Police deployed outside Baptist Church in Al-Khosous, April 2013 (Photo: Nada El-Kouny)
An Egyptian criminal court on Saturday sentenced a man to life imprisonment for involvement in sectarian clashes in April.
Violence broke out between Coptic Christians and Muslims in Al-Khosous town north of Cairo in April. Five people were killed, including four Christians and one Muslims Shops and buildings were also set on fire.
The violence broke out after Christian children allegedly painted swastikas on the wall of an Islamic institute, which locals mistook for crosses.
Alternative reports attributed the beginning of clashes to a fight between a Christian man and a Muslim, after the Muslim man was accused of making passes at the other's wife.
Defendant Hany Farouk was given a life sentence for his involvement, and also received a fine of LE15,000, Al-Ahram's Arabic website reported.
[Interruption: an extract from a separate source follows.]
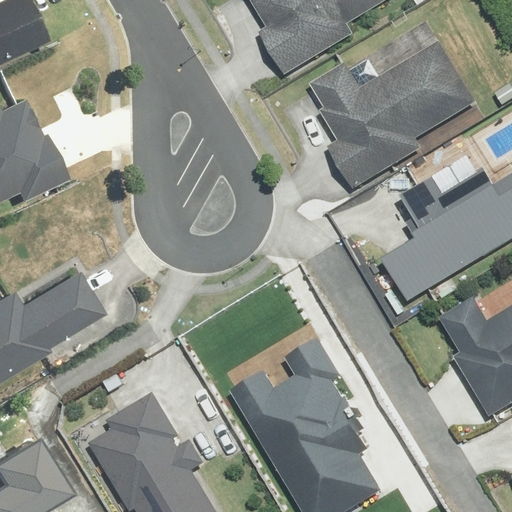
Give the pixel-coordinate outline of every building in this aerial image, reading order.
[(20,0),(0,0),(0,54),(38,36),(20,0)] [(380,0),(250,0),(288,68),(327,47),(319,33),(380,0)] [(406,150),(401,141),(475,98),(443,44),(370,87),(352,56),(312,79),(327,104),(321,108),(338,135),(327,141),(352,182),(406,150)] [(22,92),(0,101),(0,198),(5,196),(8,203),(62,179),(22,92)] [(441,176),(407,195),(427,230),(381,257),(407,301),(511,239),(511,176),(497,186),(487,169),(450,191),(441,176)] [(74,269),(20,303),(10,286),(0,291),(0,371),(99,309),(74,269)] [(482,296),(440,321),(492,409),(511,397),(511,306),(495,317),(482,296)] [(270,372),(237,393),(313,511),(339,511),(388,482),(367,449),(374,445),(329,375),(339,369),(320,340),(295,356),(307,373),(282,389),(270,372)] [(115,430),(90,445),(127,509),(131,507),(133,511),(220,511),(178,438),(181,436),(154,389),(107,416),(115,430)] [(0,511),(29,511),(28,509),(66,485),(30,430),(3,447),(0,442),(0,511)]
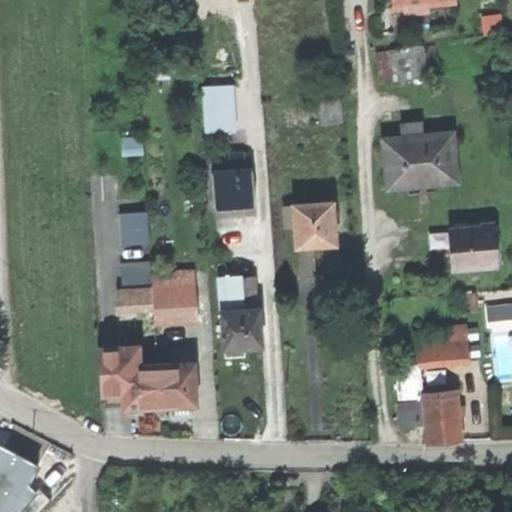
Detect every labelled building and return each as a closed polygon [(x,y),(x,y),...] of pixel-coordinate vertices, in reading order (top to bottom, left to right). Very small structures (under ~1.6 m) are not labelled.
[(428,10),(428,4),(402,6),(403,12),(428,10)] [(436,45),(422,46),(424,70),(439,68),(436,45)] [(390,50),(391,51),(394,80),(425,77),(424,70),(422,46),(390,50)] [(391,51),(376,53),(379,82),(394,80),(391,51)] [(232,86),(203,87),(205,132),(234,130),(232,86)] [(318,124),(344,122),(341,91),(316,93),(318,124)] [(402,125),(403,137),(422,136),(421,123),(411,124),(402,125)] [(422,136),(403,137),(383,139),(387,189),(456,183),(452,133),(422,136)] [(229,155),(230,172),(251,170),(250,154),(229,155)] [(252,170),(251,170),(230,172),(212,173),(214,206),(254,203),(253,185),(252,170)] [(294,205),(294,206),(295,228),(297,246),(307,245),(335,243),(332,202),(294,205)] [(285,229),(295,228),(294,206),(283,207),(285,229)] [(123,246),(150,244),(147,211),(120,213),(123,246)] [(456,268),(497,265),(495,226),(453,229),(454,239),(456,268)] [(121,289),(152,288),(151,275),(151,263),(119,265),(121,289)] [(195,272),(151,275),(152,288),(153,306),(154,321),(197,318),(195,272)] [(220,280),(222,311),(242,310),(240,291),(240,280),(240,279),(220,280)] [(248,279),(240,280),(240,291),(248,291),(248,279)] [(152,288),(121,289),(117,289),(118,308),(153,306),(152,288)] [(242,310),(222,311),(224,349),(262,346),(260,324),(259,309),(242,310)] [(414,333),(417,365),(417,366),(419,366),(469,361),(466,328),(414,333)] [(142,406),(163,406),(160,362),(142,362),(142,343),(100,345),(103,392),(125,391),(126,407),(142,406)] [(176,405),(198,404),(196,361),(193,362),(193,354),(187,354),(187,349),(175,349),(176,361),(160,362),(163,406),(176,405)] [(401,424),(424,422),(421,395),(422,395),(419,366),(417,366),(417,365),(395,367),(401,424)] [(426,443),(462,440),(460,422),(457,391),(422,395),(421,395),(424,422),(426,443)] [(0,511),(24,511),(26,508),(0,493),(0,470),(4,462),(0,459),(0,511)]
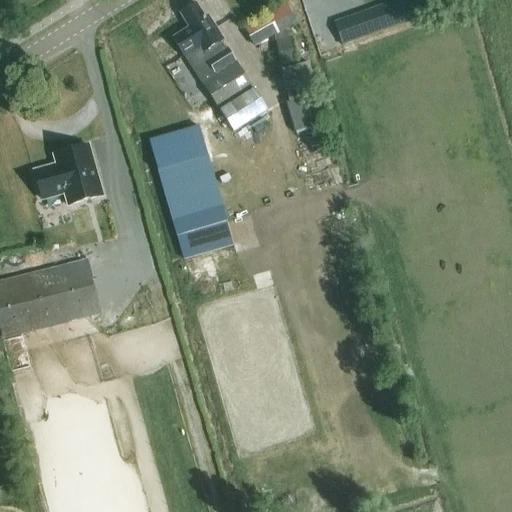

Eleven other people were convicted in the case, receiving sentences ranging from 15 and a half years in jail, to fines from LE100 to LE5,000.
The court also acquitted 32 defendants.
Clashes broke out during the funeral service for the slain Christians on 6 April, when unknown assailants attacked mourners outside St Mark's Coptic Orthodox Cathedral in Cairo, leaving two people dead and at least 90 injured.
Police fired teargas over the cathedral walls and reportedly stood by as unknown assailants armed with birdshot, knives and petrol bombs attacked those inside the cathedral grounds.
In May, activist and researcher Suleiman Shafiq told Ahram Online that at least 25 churches had been attacked and over 59 Copts killed in sectarian incidents since the 2011 revolution.
Following Morsi's ouster in July, numerous attacks against churches were reported. A major wave of attacks was triggered by the forced dispersal of two pro-Morsi protest camps in Cairo on 14 August, which left hundreds of Morsi supporters dead.
Amnesty International, a London-based rights, group, said that upwards of 200 Christian-owned properties were subsequently attacked and 43 churches seriously damaged across the country, while at least four people were killed.